__EXERCISE DESCRIPTION__. Please write out exactly the lines of the data below from the line holding "X+3450453Y-2753904D01*" through the line holding "X-10803904Y-2520453D01*", and leave out the rest.

__SOURCE DATA__.
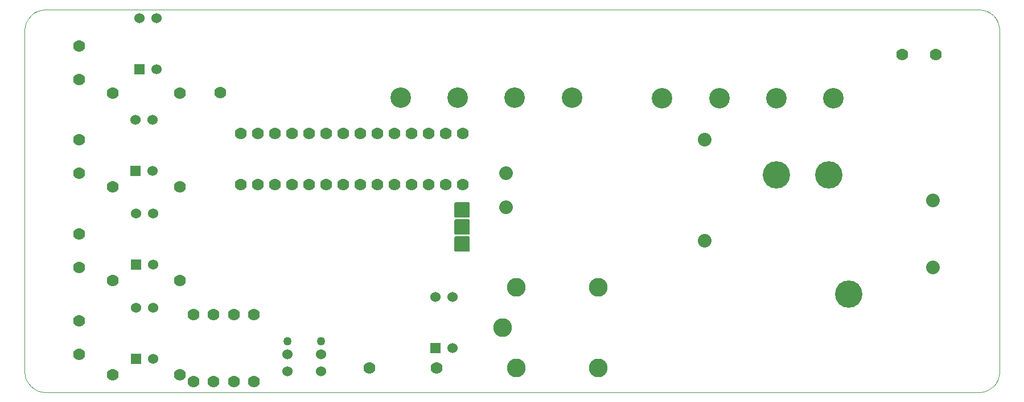
<source format=gbr>
G04 PROTEUS GERBER X2 FILE*
%TF.GenerationSoftware,Labcenter,Proteus,8.17-SP2-Build37159*%
%TF.CreationDate,2025-10-20T01:17:28+00:00*%
%TF.FileFunction,Soldermask,Bot*%
%TF.FilePolarity,Negative*%
%TF.Part,Single*%
%TF.SameCoordinates,{dfd261b3-5dba-4516-bcbd-5d7d19192189}*%
%FSLAX45Y45*%
%MOMM*%
G01*
%TA.AperFunction,Material*%
%ADD22C,1.778000*%
%TA.AperFunction,Material*%
%ADD23C,3.048000*%
%TA.AperFunction,Material*%
%ADD24C,4.064000*%
%ADD25C,2.032000*%
%AMPPAD018*
4,1,36,
-1.143000,-1.016000,
-1.143000,1.016000,
-1.140420,1.041590,
-1.133020,1.065430,
-1.121310,1.087000,
-1.105800,1.105800,
-1.087000,1.121310,
-1.065430,1.133020,
-1.041590,1.140420,
-1.016000,1.143000,
1.016000,1.143000,
1.041590,1.140420,
1.065430,1.133020,
1.087000,1.121310,
1.105800,1.105800,
1.121310,1.087000,
1.133020,1.065430,
1.140420,1.041590,
1.143000,1.016000,
1.143000,-1.016000,
1.140420,-1.041590,
1.133020,-1.065430,
1.121310,-1.087000,
1.105800,-1.105800,
1.087000,-1.121310,
1.065430,-1.133020,
1.041590,-1.140420,
1.016000,-1.143000,
-1.016000,-1.143000,
-1.041590,-1.140420,
-1.065430,-1.133020,
-1.087000,-1.121310,
-1.105800,-1.105800,
-1.121310,-1.087000,
-1.133020,-1.065430,
-1.140420,-1.041590,
-1.143000,-1.016000,
0*%
%TA.AperFunction,Material*%
%ADD26PPAD018*%
%TA.AperFunction,Material*%
%ADD27C,2.794000*%
%AMPPAD020*
4,1,36,
-0.635000,0.762000,
0.635000,0.762000,
0.660590,0.759420,
0.684430,0.752020,
0.706000,0.740310,
0.724800,0.724800,
0.740310,0.706000,
0.752020,0.684430,
0.759420,0.660590,
0.762000,0.635000,
0.762000,-0.635000,
0.759420,-0.660590,
0.752020,-0.684430,
0.740310,-0.706000,
0.724800,-0.724800,
0.706000,-0.740310,
0.684430,-0.752020,
0.660590,-0.759420,
0.635000,-0.762000,
-0.635000,-0.762000,
-0.660590,-0.759420,
-0.684430,-0.752020,
-0.706000,-0.740310,
-0.724800,-0.724800,
-0.740310,-0.706000,
-0.752020,-0.684430,
-0.759420,-0.660590,
-0.762000,-0.635000,
-0.762000,0.635000,
-0.759420,0.660590,
-0.752020,0.684430,
-0.740310,0.706000,
-0.724800,0.724800,
-0.706000,0.740310,
-0.684430,0.752020,
-0.660590,0.759420,
-0.635000,0.762000,
0*%
%TA.AperFunction,Material*%
%ADD28PPAD020*%
%ADD29C,1.524000*%
%TA.AperFunction,Material*%
%ADD72C,1.270000*%
%TA.AperFunction,Profile*%
%ADD19C,0.101600*%
%TD.AperFunction*%
D22*
X-7900000Y+1710000D03*
X+2740000Y+2270000D03*
X+2240000Y+2270000D03*
D23*
X-1330000Y+1620000D03*
X-480000Y+1620000D03*
X+370000Y+1620000D03*
X+1220000Y+1620000D03*
D24*
X+1450000Y-1300000D03*
D25*
X+2700000Y+100000D03*
X+2700000Y-900000D03*
D24*
X+370000Y+480000D03*
X+1150000Y+480000D03*
D25*
X-3650000Y+0D03*
X-3650000Y+500000D03*
X-700000Y-500000D03*
X-700000Y+1000000D03*
D26*
X-4300000Y-554000D03*
X-4300000Y-300000D03*
X-4300000Y-46000D03*
D27*
X-3500000Y-1200000D03*
X-3500000Y-2400000D03*
X-3700000Y-1800000D03*
X-2280000Y-1200000D03*
X-2280000Y-2400000D03*
D22*
X-7597460Y+338000D03*
X-7343460Y+338000D03*
X-7089460Y+338000D03*
X-6835460Y+338000D03*
X-6581460Y+338000D03*
X-6327460Y+338000D03*
X-6073460Y+338000D03*
X-5819460Y+338000D03*
X-5565460Y+338000D03*
X-5311460Y+338000D03*
X-5057460Y+338000D03*
X-4803460Y+338000D03*
X-4549460Y+338000D03*
X-4295460Y+338000D03*
X-4298000Y+1100000D03*
X-4552000Y+1100000D03*
X-4806000Y+1100000D03*
X-5060000Y+1100000D03*
X-5314000Y+1100000D03*
X-5568000Y+1100000D03*
X-5822000Y+1100000D03*
X-6076000Y+1100000D03*
X-6330000Y+1100000D03*
X-6584000Y+1100000D03*
X-6838000Y+1100000D03*
X-7092000Y+1100000D03*
X-7346000Y+1100000D03*
X-7600000Y+1100000D03*
X-10000000Y+1900000D03*
X-10000000Y+2400000D03*
X-10000000Y+500000D03*
X-10000000Y+1000000D03*
X-10000000Y-900000D03*
X-10000000Y-400000D03*
X-10000000Y-2200000D03*
X-10000000Y-1700000D03*
X-8500000Y+1700000D03*
X-9500000Y+1700000D03*
X-8500000Y+300000D03*
X-9500000Y+300000D03*
X-8500000Y-1100000D03*
X-9500000Y-1100000D03*
X-8500000Y-2500000D03*
X-9500000Y-2500000D03*
D28*
X-9160000Y+540000D03*
D29*
X-8906000Y+540000D03*
X-8906000Y+1302000D03*
X-9160000Y+1302000D03*
D28*
X-9154000Y-862000D03*
D29*
X-8900000Y-862000D03*
X-8900000Y-100000D03*
X-9154000Y-100000D03*
D28*
X-9154000Y-2262000D03*
D29*
X-8900000Y-2262000D03*
X-8900000Y-1500000D03*
X-9154000Y-1500000D03*
D22*
X-8300000Y-1600000D03*
X-8300000Y-2600000D03*
X-8000000Y-1600000D03*
X-8000000Y-2600000D03*
X-7700000Y-1600000D03*
X-7700000Y-2600000D03*
X-7400000Y-1600000D03*
X-7400000Y-2600000D03*
D28*
X-4700000Y-2100000D03*
D29*
X-4446000Y-2100000D03*
X-4446000Y-1338000D03*
X-4700000Y-1338000D03*
D72*
X-6900000Y-2000000D03*
X-6400000Y-2000000D03*
D29*
X-6900000Y-2200000D03*
X-6900000Y-2450000D03*
X-6400000Y-2200000D03*
X-6400000Y-2450000D03*
D23*
X-5220000Y+1630000D03*
X-4370000Y+1630000D03*
X-3520000Y+1630000D03*
X-2670000Y+1630000D03*
D28*
X-9100000Y+2050000D03*
D29*
X-8846000Y+2050000D03*
X-8846000Y+2812000D03*
X-9100000Y+2812000D03*
D22*
X-5680000Y-2400000D03*
X-4680000Y-2400000D03*
D19*
X+3390000Y+2940000D02*
X+3450453Y+2933904D01*
X+3506763Y+2916421D01*
X+3557722Y+2888758D01*
X+3602122Y+2852122D01*
X+3638758Y+2807722D01*
X+3666421Y+2756763D01*
X+3683904Y+2700453D01*
X+3690000Y+2640000D01*
X+3390000Y-2760000D02*
X+3450453Y-2753904D01*
X+3506763Y-2736421D01*
X+3557722Y-2708758D01*
X+3602122Y-2672122D01*
X+3638758Y-2627722D01*
X+3666421Y-2576763D01*
X+3683904Y-2520453D01*
X+3690000Y-2460000D01*
X-10810000Y-2460000D02*
X-10803904Y-2520453D01*
X-10786421Y-2576763D01*
X-10758758Y-2627722D01*
X-10722122Y-2672122D01*
X-10677722Y-2708758D01*
X-10626763Y-2736421D01*
X-10570453Y-2753904D01*
X-10510000Y-2760000D01*
X-10810000Y+2640000D02*
X-10803904Y+2700453D01*
X-10786421Y+2756763D01*
X-10758758Y+2807722D01*
X-10722122Y+2852122D01*
X-10677722Y+2888758D01*
X-10626763Y+2916421D01*
X-10570453Y+2933904D01*
X-10510000Y+2940000D01*
X-10810000Y-2460000D02*
X-10810000Y+2640000D01*
X-10510000Y+2940000D02*
X+3390000Y+2940000D01*
X+3690000Y+2640000D02*
X+3690000Y-2460000D01*
X+3390000Y-2760000D02*
X-10510000Y-2760000D01*
M02*

</source>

__YOUR SOLUTION__.
X+3450453Y-2753904D01*
X+3506763Y-2736421D01*
X+3557722Y-2708758D01*
X+3602122Y-2672122D01*
X+3638758Y-2627722D01*
X+3666421Y-2576763D01*
X+3683904Y-2520453D01*
X+3690000Y-2460000D01*
X-10810000Y-2460000D02*
X-10803904Y-2520453D01*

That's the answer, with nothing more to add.